### Material shown
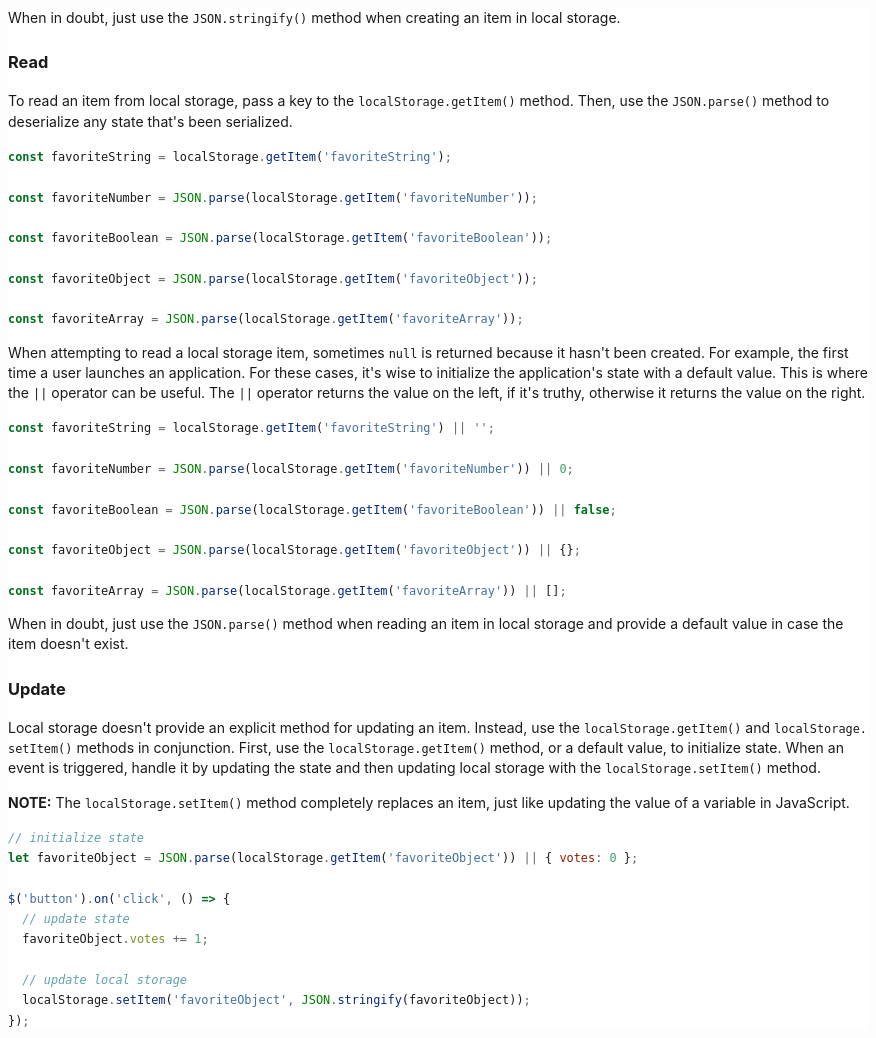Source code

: When in doubt, just use the `JSON.stringify()` method when creating an item in local storage.

### Read

To read an item from local storage, pass a key to the `localStorage.getItem()` method. Then, use the `JSON.parse()` method to deserialize any state that's been serialized.

```javascript
const favoriteString = localStorage.getItem('favoriteString');

const favoriteNumber = JSON.parse(localStorage.getItem('favoriteNumber'));

const favoriteBoolean = JSON.parse(localStorage.getItem('favoriteBoolean'));

const favoriteObject = JSON.parse(localStorage.getItem('favoriteObject'));

const favoriteArray = JSON.parse(localStorage.getItem('favoriteArray'));
```

When attempting to read a local storage item, sometimes `null` is returned because it hasn't been created. For example, the first time a user launches an application. For these cases, it's wise to initialize the application's state with a default value. This is where the `||` operator can be useful. The `||` operator returns the value on the left, if it's truthy, otherwise it returns the value on the right.

```javascript
const favoriteString = localStorage.getItem('favoriteString') || '';

const favoriteNumber = JSON.parse(localStorage.getItem('favoriteNumber')) || 0;

const favoriteBoolean = JSON.parse(localStorage.getItem('favoriteBoolean')) || false;

const favoriteObject = JSON.parse(localStorage.getItem('favoriteObject')) || {};

const favoriteArray = JSON.parse(localStorage.getItem('favoriteArray')) || [];
```

When in doubt, just use the `JSON.parse()` method when reading an item in local storage and provide a default value in case the item doesn't exist.

### Update

Local storage doesn't provide an explicit method for updating an item. Instead, use the `localStorage.getItem()` and `localStorage.setItem()` methods in conjunction. First, use the `localStorage.getItem()` method, or a default value, to initialize state. When an event is triggered, handle it by updating the state and then updating local storage with the `localStorage.setItem()` method.

**NOTE:** The `localStorage.setItem()` method completely replaces an item, just like updating the value of a variable in JavaScript.

```javascript
// initialize state
let favoriteObject = JSON.parse(localStorage.getItem('favoriteObject')) || { votes: 0 };

$('button').on('click', () => {
  // update state
  favoriteObject.votes += 1;

  // update local storage
  localStorage.setItem('favoriteObject', JSON.stringify(favoriteObject));
});
```

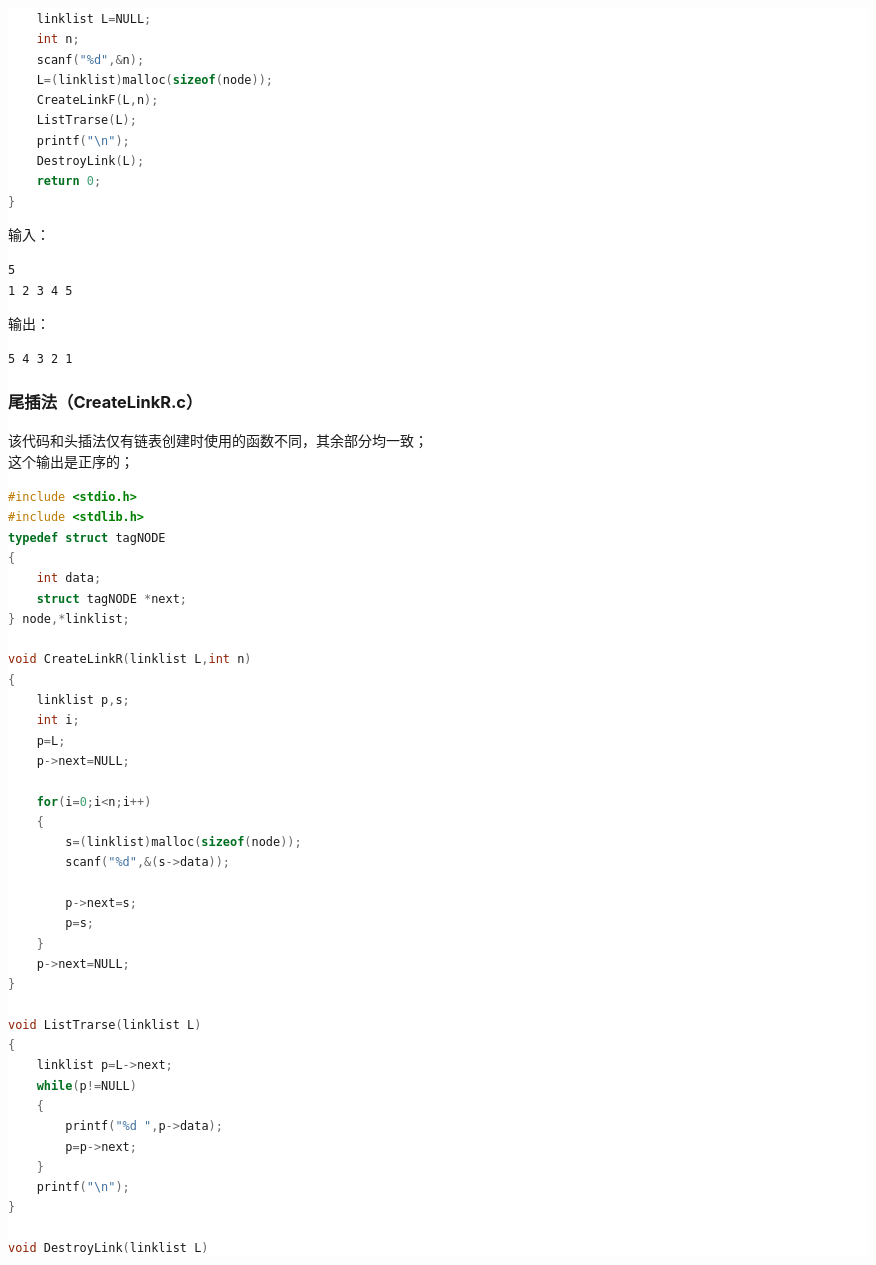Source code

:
 ```c
    linklist L=NULL;
    int n;
    scanf("%d",&n);
    L=(linklist)malloc(sizeof(node));
    CreateLinkF(L,n);
    ListTrarse(L);
    printf("\n");
    DestroyLink(L);
    return 0;
}
```

输入：
```
5
1 2 3 4 5
```
输出：
```
5 4 3 2 1
```

### 尾插法（CreateLinkR.c）
该代码和头插法仅有链表创建时使用的函数不同，其余部分均一致；  
这个输出是正序的；
```c
#include <stdio.h>
#include <stdlib.h>
typedef struct tagNODE
{
    int data;
    struct tagNODE *next;
} node,*linklist;

void CreateLinkR(linklist L,int n)
{
    linklist p,s;
    int i;
    p=L;
    p->next=NULL;

    for(i=0;i<n;i++)
    {
        s=(linklist)malloc(sizeof(node));
        scanf("%d",&(s->data));

        p->next=s;
        p=s;
    }
    p->next=NULL;
}

void ListTrarse(linklist L)
{
    linklist p=L->next;
    while(p!=NULL)
    {
        printf("%d ",p->data);
        p=p->next;
    }
    printf("\n");
}

void DestroyLink(linklist L)
```
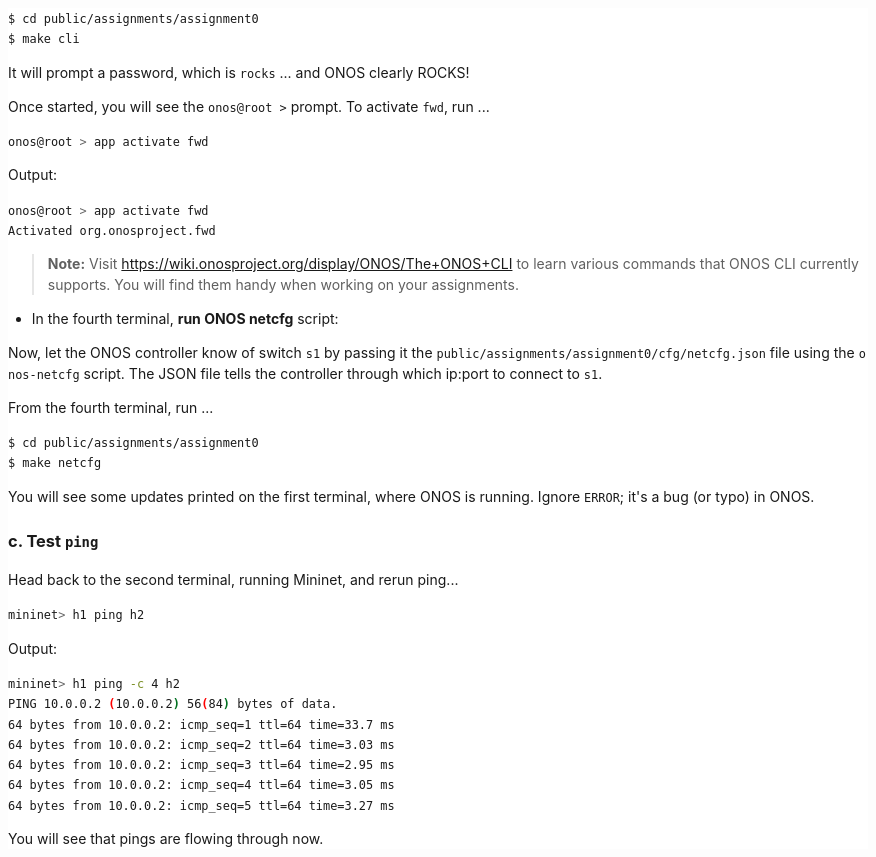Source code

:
 ```sh
$ cd public/assignments/assignment0
$ make cli 
```

It will prompt a password, which is `rocks` ... and ONOS clearly ROCKS!

Once started, you will see the `onos@root >` prompt. To activate `fwd`, run ...

```sh
onos@root > app activate fwd
```

Output:
``` sh
onos@root > app activate fwd
Activated org.onosproject.fwd
```

> **Note:** Visit https://wiki.onosproject.org/display/ONOS/The+ONOS+CLI to learn various commands that ONOS CLI currently supports. You will find them handy when working on your assignments.

* In the fourth terminal, **run ONOS netcfg** script:

Now, let the ONOS controller know of switch `s1` by passing it the `public/assignments/assignment0/cfg/netcfg.json` file using the `onos-netcfg` script. The JSON file tells the controller through which ip:port to connect to `s1`.

From the fourth terminal, run ...

```sh
$ cd public/assignments/assignment0
$ make netcfg
```

You will see some updates printed on the first terminal, where ONOS is running. Ignore `ERROR`; it's a bug (or typo) in ONOS.

### c. Test `ping`

Head back to the second terminal, running Mininet, and rerun ping...

```sh
mininet> h1 ping h2
```

Output:

```sh
mininet> h1 ping -c 4 h2
PING 10.0.0.2 (10.0.0.2) 56(84) bytes of data.
64 bytes from 10.0.0.2: icmp_seq=1 ttl=64 time=33.7 ms
64 bytes from 10.0.0.2: icmp_seq=2 ttl=64 time=3.03 ms
64 bytes from 10.0.0.2: icmp_seq=3 ttl=64 time=2.95 ms
64 bytes from 10.0.0.2: icmp_seq=4 ttl=64 time=3.05 ms
64 bytes from 10.0.0.2: icmp_seq=5 ttl=64 time=3.27 ms
```

You will see that pings are flowing through now. 
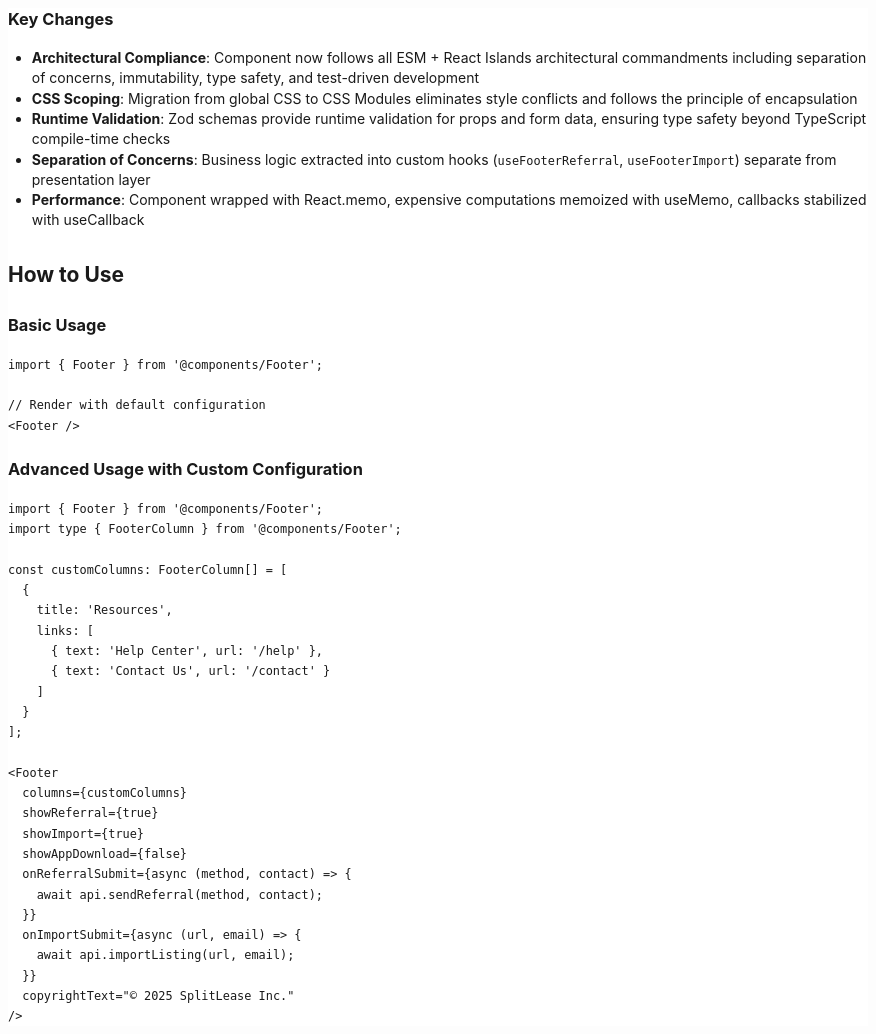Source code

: ### Key Changes

- **Architectural Compliance**: Component now follows all ESM + React Islands architectural commandments including separation of concerns, immutability, type safety, and test-driven development
- **CSS Scoping**: Migration from global CSS to CSS Modules eliminates style conflicts and follows the principle of encapsulation
- **Runtime Validation**: Zod schemas provide runtime validation for props and form data, ensuring type safety beyond TypeScript compile-time checks
- **Separation of Concerns**: Business logic extracted into custom hooks (`useFooterReferral`, `useFooterImport`) separate from presentation layer
- **Performance**: Component wrapped with React.memo, expensive computations memoized with useMemo, callbacks stabilized with useCallback

## How to Use

### Basic Usage

```tsx
import { Footer } from '@components/Footer';

// Render with default configuration
<Footer />
```

### Advanced Usage with Custom Configuration

```tsx
import { Footer } from '@components/Footer';
import type { FooterColumn } from '@components/Footer';

const customColumns: FooterColumn[] = [
  {
    title: 'Resources',
    links: [
      { text: 'Help Center', url: '/help' },
      { text: 'Contact Us', url: '/contact' }
    ]
  }
];

<Footer
  columns={customColumns}
  showReferral={true}
  showImport={true}
  showAppDownload={false}
  onReferralSubmit={async (method, contact) => {
    await api.sendReferral(method, contact);
  }}
  onImportSubmit={async (url, email) => {
    await api.importListing(url, email);
  }}
  copyrightText="© 2025 SplitLease Inc."
/>
```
######
● **Exercise goal**
Each line of the data above containing the string "safety" is to be copied.

● **Written reply**
- **Architectural Compliance**: Component now follows all ESM + React Islands architectural commandments including separation of concerns, immutability, type safety, and test-driven development
- **Runtime Validation**: Zod schemas provide runtime validation for props and form data, ensuring type safety beyond TypeScript compile-time checks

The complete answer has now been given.